Extracted text >>
%%

Interestingly, the path-monitoring worked when the failure event occurred - and the routes were able to be failed over to the secondary (and eventually the tertiary) ISP. However, when the ISPs came back up, the routes did not recover. I'm specifically looking at the behavior for the default route out as defined with a static route for destination 0.0.0.0/0.
In my experiences with our Internet providers, sometimes the ISP CPE device can go down, and sometimes the service upstream could be down. To account for this, I selected 2 options in the path-monitoring box for destinations to check. One being the Edge CPE IP (which can be pinged from both inside or outside the network under normal/specific circumstances) and the other being a public DNS for 1.1.1.1.
The IP on the PA interface connecting to the ISP is on the same subnet as the IP on the ISP CPE.
When going through testing/troubleshooting, I could see inbound layer-2 traffic from the edge CPE all the way to the PA interface. However, I saw very little, maybe even no (did not specifically note, unfortunately) outbound traffic from that very same PA interface. Pings from that interface to the CPE IP failed, while I could ping it across the Internet from another PA interface used for a different ISP. Felt like very weird behavior.
Preemptive hold time set to what I believe is the default of 2 minutes
Theories I have based on guessing and reading around the Internet:
1. Since one of the paths monitored are not within the subnet, it could not be determined to be in anything but a failed state. If this is the case, what is my best option for determining if the ISP upstream from the connecting device is down?

%%

Extracted data entries >>
%%

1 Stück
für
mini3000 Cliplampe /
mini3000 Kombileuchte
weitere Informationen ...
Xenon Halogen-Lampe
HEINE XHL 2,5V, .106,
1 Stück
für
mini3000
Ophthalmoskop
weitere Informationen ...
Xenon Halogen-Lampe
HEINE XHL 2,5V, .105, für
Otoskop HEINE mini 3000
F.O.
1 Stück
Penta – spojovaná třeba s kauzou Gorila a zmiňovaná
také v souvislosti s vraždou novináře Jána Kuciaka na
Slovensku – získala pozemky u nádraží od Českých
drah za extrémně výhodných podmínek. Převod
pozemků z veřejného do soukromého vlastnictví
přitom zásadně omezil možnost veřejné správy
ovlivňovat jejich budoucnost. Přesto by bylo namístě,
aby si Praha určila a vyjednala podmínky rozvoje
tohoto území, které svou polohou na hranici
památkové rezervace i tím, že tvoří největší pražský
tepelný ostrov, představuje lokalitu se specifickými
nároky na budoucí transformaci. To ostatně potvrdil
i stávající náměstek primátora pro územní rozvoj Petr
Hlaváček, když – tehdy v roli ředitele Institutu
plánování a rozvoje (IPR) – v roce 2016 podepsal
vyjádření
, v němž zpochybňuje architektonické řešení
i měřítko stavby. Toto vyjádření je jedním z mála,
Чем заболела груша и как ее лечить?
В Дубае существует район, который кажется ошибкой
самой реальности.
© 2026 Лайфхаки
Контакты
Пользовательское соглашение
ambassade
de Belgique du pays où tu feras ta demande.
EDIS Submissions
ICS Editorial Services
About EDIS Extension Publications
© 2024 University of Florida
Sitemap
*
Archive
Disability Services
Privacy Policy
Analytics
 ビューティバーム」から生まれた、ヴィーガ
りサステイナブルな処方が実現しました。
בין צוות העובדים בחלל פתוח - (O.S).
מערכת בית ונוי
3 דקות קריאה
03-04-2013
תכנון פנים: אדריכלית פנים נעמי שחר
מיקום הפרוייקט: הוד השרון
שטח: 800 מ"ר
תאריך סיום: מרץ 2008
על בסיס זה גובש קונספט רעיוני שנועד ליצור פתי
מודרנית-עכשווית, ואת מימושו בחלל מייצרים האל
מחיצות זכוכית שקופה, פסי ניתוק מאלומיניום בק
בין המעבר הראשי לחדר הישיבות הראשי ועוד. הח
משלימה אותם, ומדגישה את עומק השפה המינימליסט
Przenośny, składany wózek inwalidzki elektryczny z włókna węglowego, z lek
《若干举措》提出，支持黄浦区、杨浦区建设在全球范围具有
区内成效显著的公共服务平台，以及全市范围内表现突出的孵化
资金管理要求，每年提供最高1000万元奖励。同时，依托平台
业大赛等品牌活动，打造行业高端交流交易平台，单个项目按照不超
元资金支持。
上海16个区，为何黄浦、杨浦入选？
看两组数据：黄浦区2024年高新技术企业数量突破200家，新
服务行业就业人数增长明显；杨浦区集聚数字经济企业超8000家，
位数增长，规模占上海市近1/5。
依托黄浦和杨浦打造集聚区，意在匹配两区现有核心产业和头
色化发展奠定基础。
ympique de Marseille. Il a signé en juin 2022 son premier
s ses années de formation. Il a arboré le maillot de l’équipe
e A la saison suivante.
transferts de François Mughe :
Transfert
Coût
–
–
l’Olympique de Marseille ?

%%

Activities >>
1) Reproduce the part of the path-monitoring post above that opens with the words containing "In my experiences" and closes with "DNS for 1.1.1.1.", keeping its wording unchanged.
2) Name every distinct abbreviation in all capital letters that appears in the path-monitoring post, treating a plural form as the same abbreviation as its singular.

Responses >>
1)
In my experiences with our Internet providers, sometimes the ISP CPE device can go down, and sometimes the service upstream could be down. To account for this, I selected 2 options in the path-monitoring box for destinations to check. One being the Edge CPE IP (which can be pinged from both inside or outside the network under normal/specific circumstances) and the other being a public DNS for 1.1.1.1.

2)
ISP
CPE
PA
IP
DNS